Por su parte, Suetonio (Div. Aug., 7, 2; traducción de Rosa María Agudo Cubas, en Biblioteca Clásica Gredos), refiere: 
«Más tarde tomo el nombre de Gayo César y luego el sobrenombre de Augusto, el primero en virtud del testamento de su tío abuelo y el segundo siguiendo el parecer de Munacio Planco. Mientras algunos opinaban, en efecto, que debía llamársele Rómulo, como fundador también él de la ciudad, prevaleció la propuesta de que se le llamara mejor Augusto, con un sobrenombre nuevo y además más ilustre, porque también se denominan augustos los lugares religiosos y en los que se hace alguna consagración después de haber tomado los augurios, a partir del termino auctus (engrandecimiento) o de la expresión avium gestus o gustus (movimientos o degustación de las aves), como muestra incluso Ennio cuando escribe: “Después de que la ínclita Roma fuera fundada con augusto augurio”». 
En las Períocas o resúmenes de los libros perdidos de su obra Ab Urbe Condita (Desde la fundación de la Ciudad), Tito Livio dice: 
«Cuando Cayo César [Octaviano] dejó compuestos los asuntos [del Estado] y todas las provincias hubieron sido sólidamente organizadas, fue llamado Augusto; en su honor el mes Sextilis recibió el mismo nombre» (Per., CXXXIV; traducción de Antonio Diego Duarte Sánchez). Sucintamente, el propio Augusto menciona en sus Res Gestae: «Por tal meritoria acción, recibí el nombre de Augusto, mediante senadoconsulto» (RG, 34). 
Con este nuevo título, convertido en cognomen y añadido a su nomenclatura oficial, Augusto «renacía» como el nuevo salvador de Roma, su benefactor y protector.

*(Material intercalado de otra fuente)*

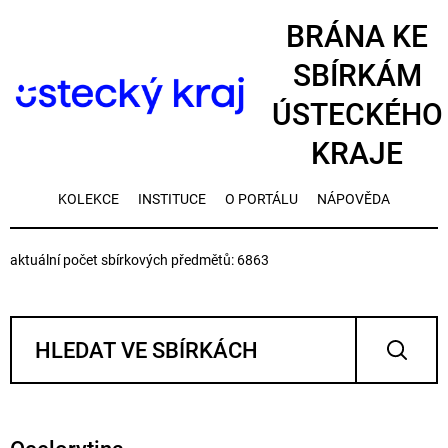
BRÁNA KE
SBÍRKÁM
ÚSTECKÉHO
KRAJE
KOLEKCE
INSTITUCE
O PORTÁLU
NÁPOVĚDA
aktuální počet sbírkových předmětů: 6863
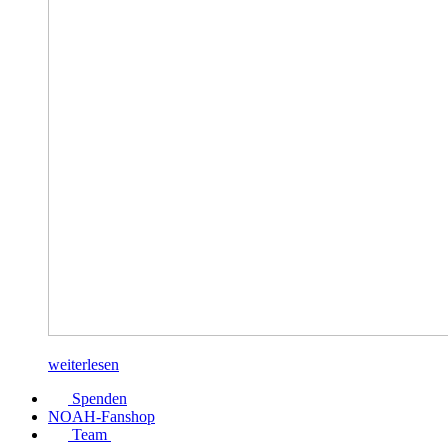
weiterlesen
Spenden
NOAH-Fanshop
Team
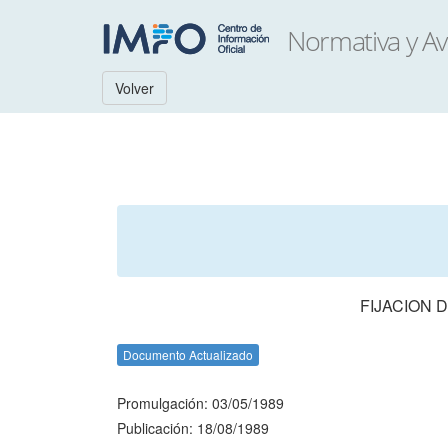
Volver
FIJACION 
Documento Actualizado
Promulgación: 03/05/1989
Publicación: 18/08/1989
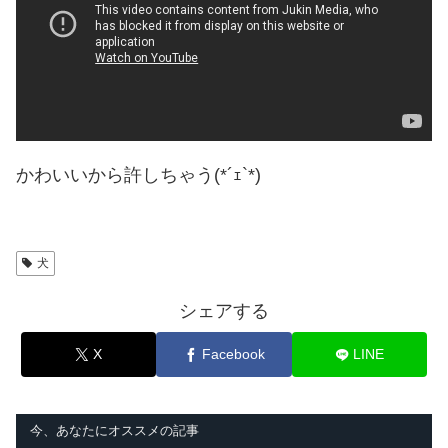
かわいいから許しちゃう(*´ｪ`*)
犬
シェアする
X
Facebook
LINE
今、あなたにオススメの記事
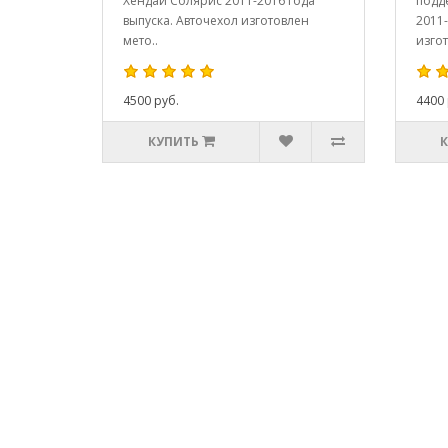
Хёндай Солярис 2011-2016 года
подд
выпуска. Авточехол изготовлен
2011-
мето..
изгот
4500 руб.
4400 
КУПИТЬ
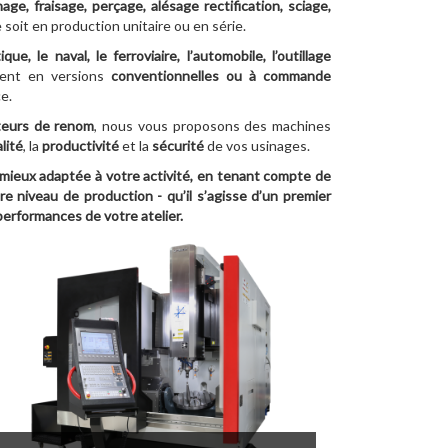
age, fraisage, perçage, alésage rectification, sciage,
 soit en production unitaire ou en série.
que, le naval, le ferroviaire, l’automobile, l’outillage
stent en versions
conventionnelles ou à commande
e.
teurs de renom
, nous vous proposons des machines
lité
, la
productivité
et la
sécurité
de vos usinages.
mieux adaptée à votre activité, en tenant compte de
e niveau de production - qu’il s’agisse d’un premier
erformances de votre atelier.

A los honores ya concedidos, y como él mismo menciona en las Res Gestae, se votó «que una corona de laurel se colocase sobre el dintel de su casa, por haber salvado la vida de ciudadanos romanos; que se colgase en el senado un escudo de oro con sus virtudes —clemencia, valor, justicia y piedad— inscritas en él» (Ronald Syme, La revolución romana, Crítica, 2010, p. 384). El Nuevo Estado, pues en realidad era eso, nacía bajos las formas de la República Restaurada, pero los nombres apenas engañaban a nadie. El prínceps podía vanagloriarse de que «desde entonces fui superior a todos en autoridad, pero no tuve más poderes que cualquier otro de los que fueron mis colegas en las magistraturas» (RG, 34), pero la realidad era que dirigía con mano firme el rumbo del régimen. 

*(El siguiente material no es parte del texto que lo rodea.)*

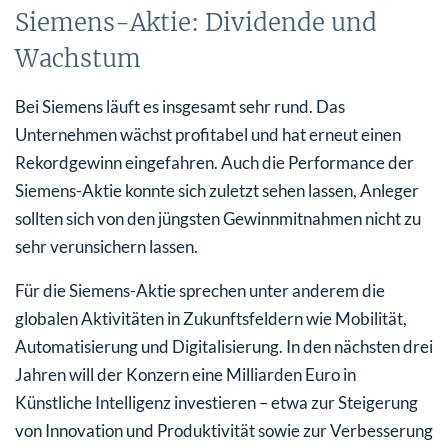
Siemens-Aktie: Dividende und
Wachstum
Bei Siemens läuft es insgesamt sehr rund. Das
Unternehmen wächst profitabel und hat erneut einen
Rekordgewinn eingefahren. Auch die Performance der
Siemens-Aktie konnte sich zuletzt sehen lassen, Anleger
sollten sich von den jüngsten Gewinnmitnahmen nicht zu
sehr verunsichern lassen.
Für die Siemens-Aktie sprechen unter anderem die
globalen Aktivitäten in Zukunftsfeldern wie Mobilität,
Automatisierung und Digitalisierung. In den nächsten drei
Jahren will der Konzern eine Milliarden Euro in
Künstliche Intelligenz investieren – etwa zur Steigerung
von Innovation und Produktivität sowie zur Verbesserung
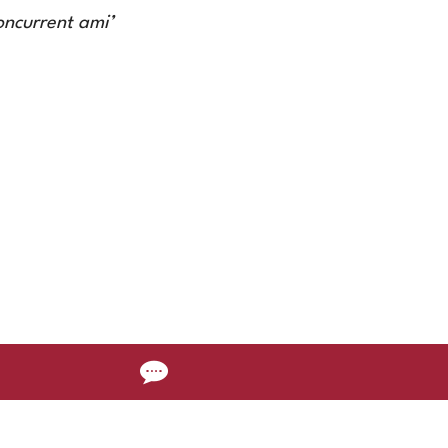
oncurrent ami’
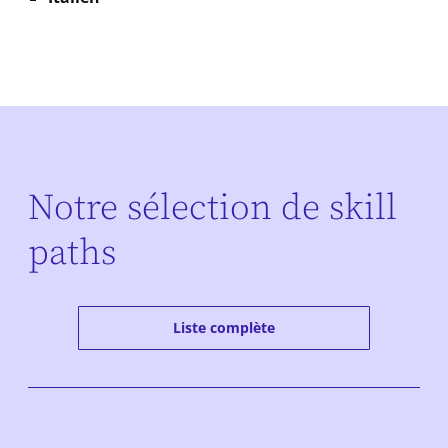
Notre sélection de skill
paths
Liste complète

Las sesiones del 13 y el 16 de enero de 27 a.C. certificaban el acuerdo entre el prínceps y el Senado, la necesidad de legitimación de uno y de mantenimiento del estatus y el prestigio del otro. Con Augusto, Roma entraba en la senda de lo que la tradición historiográfica llama el «Principado»; durante el resto de su vida, hasta el 14 d.C. (o 768 desde la fundación de la ciudad), los romanos se acostumbraron a su gobierno personal. Para cuando Augusto murió, apenas quedaba nadie que hubiera vivido bajo un régimen republicano «libre»… en clave oligárquica romana, claro está.